Il contributo particolare dei cristiani a questa discussione non è stato solo sottolineare la dignità di ogni essere umano, ma anche le parole di Gesù che ci chiama ad amare anche i nostri nemici. Per costruire una società pacifica ed educare i bambini e gli adulti alla pace, abbiamo bisogno di un sistema giudiziario equo e umano e abbiamo bisogno di comunità limpide, con un dibattito aperto. Ma il dibattito aperto non è sufficiente. L’argomentazione razionale solo raramente supera l'odio, ma l'amore praticato può farlo.

Da dove dobbiamo iniziare, allora?
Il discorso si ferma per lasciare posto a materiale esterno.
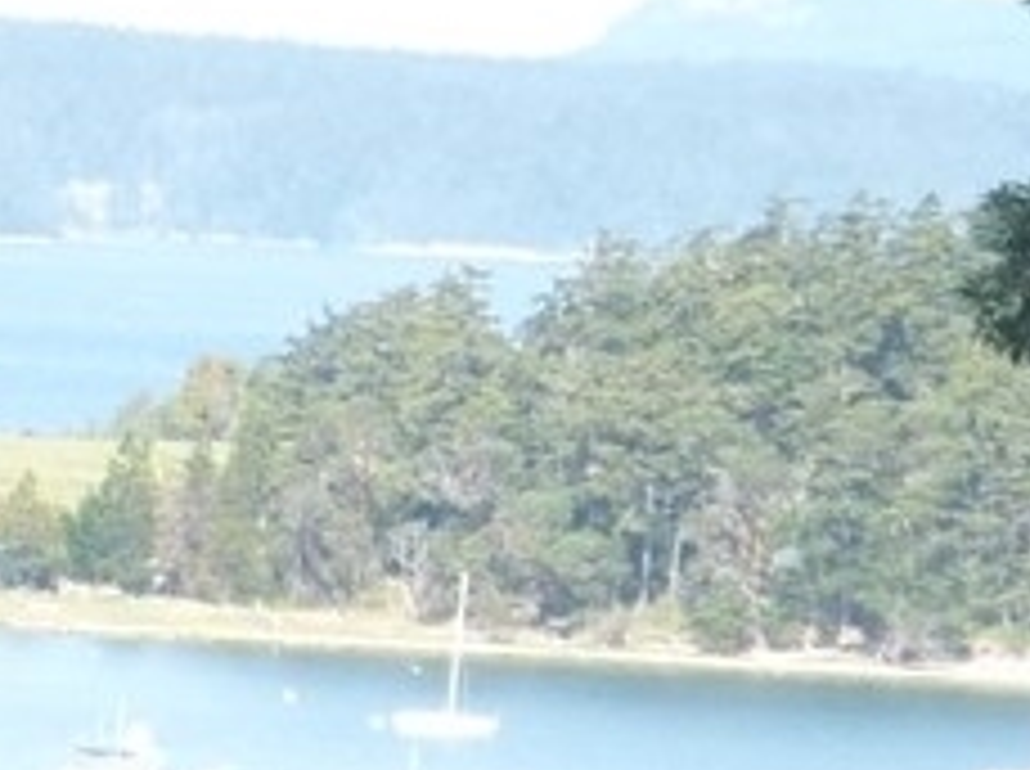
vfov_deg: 2.8
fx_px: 15597
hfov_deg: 3.8
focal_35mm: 525
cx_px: -256
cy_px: -27
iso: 100
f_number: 5
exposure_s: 1/160
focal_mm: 13.3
Nella Bibbia la prima espressione di odio e il primo atto di violenza è Caino che uccide suo fratello Abele. L'inimicizia e il rifiuto sono spesso sperimentate prima in famiglia. Più e più volte ci rendiamo conto che l’educazione di base alla pace comincia nelle nostre case e nelle nostre famiglie, per questo ho citato Madre Teresa: "Va’ a casa e ama la tua famiglia". C'è il terreno di base per imparare cosa significhi essere amati e amare gli altri, persino i tuoi nemici.
Nel suo discorso per il conferimento del Nobel, nel 1979, Madre Teresa ha aggiunto: "... Ma una persona che è zittita, che si sente indesiderata, non amata, spaventata, la persona che è stata gettata fuori dalla società – quella povertà è così dolorosa e diffusa, e la trovo molto difficile”.
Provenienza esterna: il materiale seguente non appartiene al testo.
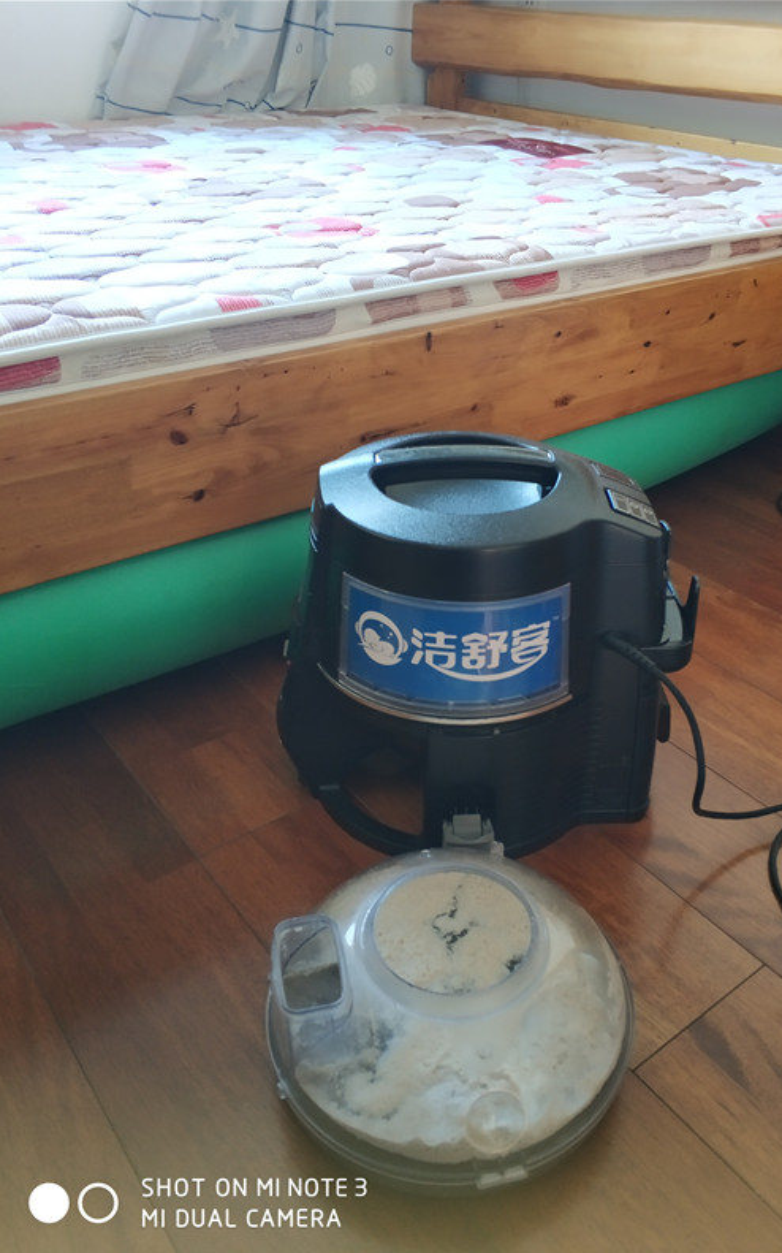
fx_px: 989
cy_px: 634
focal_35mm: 29
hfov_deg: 43.0
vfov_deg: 64.6
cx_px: 462
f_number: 1.8
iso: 637
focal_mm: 3.82
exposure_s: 1/17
In una certa misura questa è stata anche la risposta evangelica, quando la gente è scesa nelle nostre strade e i giovani hanno detto: non odio, ma amore, non inimicizia, ma vivere insieme!

Oggi, un anno dopo, quando ci troviamo di fronte al difficile compito di attuare tutto questo nella nostra vita comunitaria, dobbiamo ricordarci l'un l'altro:
 - Ricorda l'orrore e le vittime, ma anche quello che ci siamo detti l'un l'altro un anno fa!
-Ricorda le mani tese e la nostra esperienza di unità.

E noi come cristiani diciamo:
- Ricordati di Cristo, della la sua croce e risurrezione per il bene della nostra guarigione, della nostra salvezza e per un futuro diverso!
- Ricordate e iniziate a celebrare la visione di Gesù e della Bibbia per il nostro vivere insieme in futuro: la visione della nuova Gerusalemme con una grande folla che nessuno può contare, di ogni nazione, popolo, tribù e lingua.